* 과제 자료 *

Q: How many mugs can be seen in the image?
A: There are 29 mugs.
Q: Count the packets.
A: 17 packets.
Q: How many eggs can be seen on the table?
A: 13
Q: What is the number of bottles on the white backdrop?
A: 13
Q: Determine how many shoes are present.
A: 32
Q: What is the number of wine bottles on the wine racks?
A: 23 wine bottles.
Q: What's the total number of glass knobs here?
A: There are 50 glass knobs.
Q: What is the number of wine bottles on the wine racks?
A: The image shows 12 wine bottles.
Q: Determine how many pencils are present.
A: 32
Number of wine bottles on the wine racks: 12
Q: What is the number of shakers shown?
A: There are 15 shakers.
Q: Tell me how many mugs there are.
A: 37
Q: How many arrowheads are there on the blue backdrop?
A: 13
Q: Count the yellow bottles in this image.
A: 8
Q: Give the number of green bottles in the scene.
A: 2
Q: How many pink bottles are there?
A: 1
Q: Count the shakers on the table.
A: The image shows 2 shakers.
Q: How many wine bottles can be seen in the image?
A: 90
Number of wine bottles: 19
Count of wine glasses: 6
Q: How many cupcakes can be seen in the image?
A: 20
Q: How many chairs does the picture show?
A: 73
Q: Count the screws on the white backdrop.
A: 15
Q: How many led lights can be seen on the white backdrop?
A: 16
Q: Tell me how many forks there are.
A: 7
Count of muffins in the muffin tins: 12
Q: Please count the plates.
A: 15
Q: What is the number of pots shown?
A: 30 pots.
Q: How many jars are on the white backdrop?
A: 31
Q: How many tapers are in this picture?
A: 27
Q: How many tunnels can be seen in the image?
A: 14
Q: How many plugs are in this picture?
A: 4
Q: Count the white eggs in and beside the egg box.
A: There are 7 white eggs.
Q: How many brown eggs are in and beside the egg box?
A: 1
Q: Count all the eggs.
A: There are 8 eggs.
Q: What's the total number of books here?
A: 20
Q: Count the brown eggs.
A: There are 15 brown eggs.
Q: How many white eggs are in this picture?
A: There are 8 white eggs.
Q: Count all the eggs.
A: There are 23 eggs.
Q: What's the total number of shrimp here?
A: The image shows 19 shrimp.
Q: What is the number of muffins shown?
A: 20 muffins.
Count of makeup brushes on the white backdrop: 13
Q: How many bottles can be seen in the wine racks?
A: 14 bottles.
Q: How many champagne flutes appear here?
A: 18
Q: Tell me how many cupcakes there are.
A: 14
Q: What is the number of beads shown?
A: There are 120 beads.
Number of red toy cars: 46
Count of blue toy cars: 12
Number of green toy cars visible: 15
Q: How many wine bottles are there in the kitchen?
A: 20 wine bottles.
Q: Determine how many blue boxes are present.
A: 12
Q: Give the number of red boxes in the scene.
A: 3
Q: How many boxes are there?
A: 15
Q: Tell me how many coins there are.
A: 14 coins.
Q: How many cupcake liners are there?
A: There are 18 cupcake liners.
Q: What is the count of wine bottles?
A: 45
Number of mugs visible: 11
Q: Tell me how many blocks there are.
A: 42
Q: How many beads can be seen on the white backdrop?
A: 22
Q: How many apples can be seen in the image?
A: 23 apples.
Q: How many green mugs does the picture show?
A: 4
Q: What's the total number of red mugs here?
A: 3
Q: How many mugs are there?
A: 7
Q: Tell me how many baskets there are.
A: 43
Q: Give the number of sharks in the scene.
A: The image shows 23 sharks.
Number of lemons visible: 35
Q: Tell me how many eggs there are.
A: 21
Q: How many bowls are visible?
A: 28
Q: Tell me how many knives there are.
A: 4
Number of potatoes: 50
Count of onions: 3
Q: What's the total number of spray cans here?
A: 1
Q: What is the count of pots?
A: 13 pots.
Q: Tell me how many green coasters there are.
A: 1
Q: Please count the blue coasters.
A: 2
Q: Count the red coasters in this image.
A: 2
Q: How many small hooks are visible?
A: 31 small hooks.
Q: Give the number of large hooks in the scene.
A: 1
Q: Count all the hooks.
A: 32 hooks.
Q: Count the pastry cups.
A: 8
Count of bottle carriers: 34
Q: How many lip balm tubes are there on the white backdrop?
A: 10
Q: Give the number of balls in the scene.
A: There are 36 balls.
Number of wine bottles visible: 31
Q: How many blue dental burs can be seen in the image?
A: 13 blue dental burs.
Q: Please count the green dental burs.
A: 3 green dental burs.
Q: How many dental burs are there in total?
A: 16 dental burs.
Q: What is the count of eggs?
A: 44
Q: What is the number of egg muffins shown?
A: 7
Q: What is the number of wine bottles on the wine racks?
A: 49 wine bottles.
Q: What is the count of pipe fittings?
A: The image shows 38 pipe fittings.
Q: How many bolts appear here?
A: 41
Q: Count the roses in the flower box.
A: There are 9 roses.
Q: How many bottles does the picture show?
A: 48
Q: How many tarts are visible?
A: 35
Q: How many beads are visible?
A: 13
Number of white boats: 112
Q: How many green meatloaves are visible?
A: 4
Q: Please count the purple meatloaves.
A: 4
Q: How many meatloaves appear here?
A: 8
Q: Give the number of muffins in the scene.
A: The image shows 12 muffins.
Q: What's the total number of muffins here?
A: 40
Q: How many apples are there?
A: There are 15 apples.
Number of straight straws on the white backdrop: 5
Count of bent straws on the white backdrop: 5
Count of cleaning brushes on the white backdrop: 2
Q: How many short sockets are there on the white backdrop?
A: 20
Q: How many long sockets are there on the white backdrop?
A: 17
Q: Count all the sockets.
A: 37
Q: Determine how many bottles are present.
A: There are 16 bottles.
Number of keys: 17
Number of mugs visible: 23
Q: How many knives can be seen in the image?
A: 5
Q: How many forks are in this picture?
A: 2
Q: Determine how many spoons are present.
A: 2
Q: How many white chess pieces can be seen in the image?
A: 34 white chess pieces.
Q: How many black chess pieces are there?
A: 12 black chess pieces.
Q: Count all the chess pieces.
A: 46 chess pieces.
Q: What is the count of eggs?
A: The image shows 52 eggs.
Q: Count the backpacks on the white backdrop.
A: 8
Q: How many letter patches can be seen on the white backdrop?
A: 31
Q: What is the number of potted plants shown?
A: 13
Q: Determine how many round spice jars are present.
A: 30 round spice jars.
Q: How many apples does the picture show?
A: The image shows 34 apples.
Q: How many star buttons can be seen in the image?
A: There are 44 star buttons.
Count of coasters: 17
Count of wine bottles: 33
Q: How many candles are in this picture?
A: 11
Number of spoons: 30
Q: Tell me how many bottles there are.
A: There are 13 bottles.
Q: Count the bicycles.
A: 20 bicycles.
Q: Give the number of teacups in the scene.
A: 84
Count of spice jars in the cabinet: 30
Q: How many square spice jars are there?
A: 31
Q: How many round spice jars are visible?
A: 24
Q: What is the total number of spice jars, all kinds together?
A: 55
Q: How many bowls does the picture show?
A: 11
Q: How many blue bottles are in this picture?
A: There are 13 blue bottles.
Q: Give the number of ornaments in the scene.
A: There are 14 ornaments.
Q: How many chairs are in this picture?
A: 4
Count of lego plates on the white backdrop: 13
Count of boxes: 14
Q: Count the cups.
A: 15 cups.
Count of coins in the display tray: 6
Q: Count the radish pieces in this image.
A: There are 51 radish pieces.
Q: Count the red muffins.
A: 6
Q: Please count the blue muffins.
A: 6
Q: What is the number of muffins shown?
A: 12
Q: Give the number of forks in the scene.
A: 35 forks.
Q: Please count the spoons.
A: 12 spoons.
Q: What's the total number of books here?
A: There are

* 해야 할 일 *
행의 처음에서 시작해 "Count of makeup"가 들어 있는 행에서 끝나는 부분을 다시 쓰되, "backdrop"를 "background"로 바꾸고 나머지는 그대로 두세요.

* 완성한 답 *
Q: How many mugs can be seen in the image?
A: There are 29 mugs.
Q: Count the packets.
A: 17 packets.
Q: How many eggs can be seen on the table?
A: 13
Q: What is the number of bottles on the white background?
A: 13
Q: Determine how many shoes are present.
A: 32
Q: What is the number of wine bottles on the wine racks?
A: 23 wine bottles.
Q: What's the total number of glass knobs here?
A: There are 50 glass knobs.
Q: What is the number of wine bottles on the wine racks?
A: The image shows 12 wine bottles.
Q: Determine how many pencils are present.
A: 32
Number of wine bottles on the wine racks: 12
Q: What is the number of shakers shown?
A: There are 15 shakers.
Q: Tell me how many mugs there are.
A: 37
Q: How many arrowheads are there on the blue background?
A: 13
Q: Count the yellow bottles in this image.
A: 8
Q: Give the number of green bottles in the scene.
A: 2
Q: How many pink bottles are there?
A: 1
Q: Count the shakers on the table.
A: The image shows 2 shakers.
Q: How many wine bottles can be seen in the image?
A: 90
Number of wine bottles: 19
Count of wine glasses: 6
Q: How many cupcakes can be seen in the image?
A: 20
Q: How many chairs does the picture show?
A: 73
Q: Count the screws on the white background.
A: 15
Q: How many led lights can be seen on the white background?
A: 16
Q: Tell me how many forks there are.
A: 7
Count of muffins in the muffin tins: 12
Q: Please count the plates.
A: 15
Q: What is the number of pots shown?
A: 30 pots.
Q: How many jars are on the white background?
A: 31
Q: How many tapers are in this picture?
A: 27
Q: How many tunnels can be seen in the image?
A: 14
Q: How many plugs are in this picture?
A: 4
Q: Count the white eggs in and beside the egg box.
A: There are 7 white eggs.
Q: How many brown eggs are in and beside the egg box?
A: 1
Q: Count all the eggs.
A: There are 8 eggs.
Q: What's the total number of books here?
A: 20
Q: Count the brown eggs.
A: There are 15 brown eggs.
Q: How many white eggs are in this picture?
A: There are 8 white eggs.
Q: Count all the eggs.
A: There are 23 eggs.
Q: What's the total number of shrimp here?
A: The image shows 19 shrimp.
Q: What is the number of muffins shown?
A: 20 muffins.
Count of makeup brushes on the white background: 13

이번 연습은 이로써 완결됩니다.